The reference to 1985 could be risky, given the changes in other economic indicators since then, so it is appropriate to look at comparative figures.

CPI inflation was 4% in the year ended last December, outside the Reserve Bank's target of 0-3%, due to one-off matters and the official cash rate was 6.5%.

The real interest rate - based on the return available on a registered bank 12-months retail deposit rate of 6.2% - was 2.2%.

Things were more than "somewhat different" 15 years ago. Inflation in the March 1985 quarter alone was 4.4% and hit 16.5% in the year ended June.

Banks and major finance houses paid up to 20% on 12- months deposits, leaving a real rate of 3.4%.

Both "real" rates ignore the effect of taxation on the net return and that tax rates changed drastically over the years.

Matters were also different in the New Zealand sharemarket. The then Barclays index increased 10.3% in the six months ended June 1985.

Comparable movements for a selection of companies (some of which could start "I remember" reminiscences) on an issue-adjusted basis for the same period were: Alliance Textiles, + 28.6%; (most of the gain after the then government rejected an Industries Development Commission's recomm-
endation to allow duty-free imports of fully-made-up garments, a position reversed in later years); Brierley Investments, +39.1%; Cable Price Downer, +41.8%; Ceramco, +53.5% (when did that last happen?); Emco (the motor vehicle company), +36.78%; Equiticorp (wait for it), +50%; INL, +30%; L D Nathan (before a couple of reorganisations and name changes), +20.2%; National Bloodstock, +34.1%; Progressive Enterprises, +26.2%; and Smiths City Market (as it then was), +23.6%.

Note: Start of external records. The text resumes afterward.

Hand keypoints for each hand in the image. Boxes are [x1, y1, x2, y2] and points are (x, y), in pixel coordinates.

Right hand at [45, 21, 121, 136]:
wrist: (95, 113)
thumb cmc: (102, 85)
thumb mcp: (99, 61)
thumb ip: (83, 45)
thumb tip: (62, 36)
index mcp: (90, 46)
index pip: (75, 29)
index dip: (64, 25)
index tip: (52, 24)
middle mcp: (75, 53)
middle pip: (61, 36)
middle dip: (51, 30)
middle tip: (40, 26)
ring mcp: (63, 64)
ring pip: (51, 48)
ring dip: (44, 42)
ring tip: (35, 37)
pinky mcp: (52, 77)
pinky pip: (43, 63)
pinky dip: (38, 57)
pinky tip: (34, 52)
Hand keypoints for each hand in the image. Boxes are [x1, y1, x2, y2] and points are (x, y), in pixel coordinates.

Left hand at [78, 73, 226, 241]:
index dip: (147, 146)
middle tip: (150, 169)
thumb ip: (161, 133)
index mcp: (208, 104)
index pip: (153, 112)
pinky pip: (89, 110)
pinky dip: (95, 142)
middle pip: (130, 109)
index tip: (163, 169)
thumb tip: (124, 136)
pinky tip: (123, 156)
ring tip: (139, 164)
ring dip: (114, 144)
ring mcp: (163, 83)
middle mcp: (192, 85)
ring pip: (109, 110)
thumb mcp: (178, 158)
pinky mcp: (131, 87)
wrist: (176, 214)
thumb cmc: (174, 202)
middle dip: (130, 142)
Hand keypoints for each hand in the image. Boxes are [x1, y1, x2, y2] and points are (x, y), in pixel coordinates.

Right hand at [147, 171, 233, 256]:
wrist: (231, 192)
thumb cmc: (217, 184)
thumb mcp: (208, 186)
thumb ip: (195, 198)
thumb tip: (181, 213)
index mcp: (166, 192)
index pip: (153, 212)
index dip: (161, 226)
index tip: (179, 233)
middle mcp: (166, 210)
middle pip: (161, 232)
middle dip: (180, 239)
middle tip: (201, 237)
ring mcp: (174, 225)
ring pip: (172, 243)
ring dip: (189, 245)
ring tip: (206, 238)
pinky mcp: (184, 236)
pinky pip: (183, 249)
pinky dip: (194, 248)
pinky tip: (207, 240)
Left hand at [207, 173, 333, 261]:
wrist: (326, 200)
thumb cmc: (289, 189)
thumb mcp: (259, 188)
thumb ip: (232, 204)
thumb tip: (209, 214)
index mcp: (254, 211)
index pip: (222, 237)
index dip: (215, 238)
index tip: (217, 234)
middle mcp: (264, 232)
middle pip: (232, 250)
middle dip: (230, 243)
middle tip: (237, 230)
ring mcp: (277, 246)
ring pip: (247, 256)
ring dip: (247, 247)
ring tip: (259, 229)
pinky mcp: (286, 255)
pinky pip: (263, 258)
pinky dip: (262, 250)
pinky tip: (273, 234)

Fear of inflaming the entrepreneurial hot blood of today's crop of wheeler-dealers suggests it would be inadvisable to spell out what happened in the ensuing two years.

Such historical diversions put the current enthusiasm for the sharemarket into perspective.

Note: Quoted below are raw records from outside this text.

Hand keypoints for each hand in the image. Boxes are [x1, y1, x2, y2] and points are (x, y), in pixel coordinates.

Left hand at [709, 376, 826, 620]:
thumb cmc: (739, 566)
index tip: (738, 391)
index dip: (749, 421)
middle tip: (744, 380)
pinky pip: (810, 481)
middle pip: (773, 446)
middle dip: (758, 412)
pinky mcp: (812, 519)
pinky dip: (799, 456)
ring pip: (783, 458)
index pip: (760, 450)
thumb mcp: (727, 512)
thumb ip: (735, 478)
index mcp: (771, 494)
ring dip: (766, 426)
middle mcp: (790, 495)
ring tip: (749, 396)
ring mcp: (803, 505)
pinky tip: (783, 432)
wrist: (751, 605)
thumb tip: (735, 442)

There were good gains since the end of 2000 but that view should be tempered with the realisation that prices came off a depressed base.

Telecom was the best example. The telecommunications stock sagged to a six-year low when trading opened this year, trading at $4.50, before closing January 3 at $4.58.

It closed at $5.68 last Friday, a gain of 24% since January.

The company's market capitalisation accounts for between 18-20% of the total, depending on price fluctuations at any time, so it was hardly a major deal to see the top-40 capital index rise 6.9% since the end of December.

That does not deny useful gains in other stocks, particularly the power utilities, DB Group, some ports, Baycorp and special situations.

The New Zealand sharemarket does not need false dawns.

There have been too many of those, usually the fault of brokers who need to build up market confidence so percentage brokerage translates to higher dollars.

Private investors would do better to realise that New Zealand and the world face problems this year.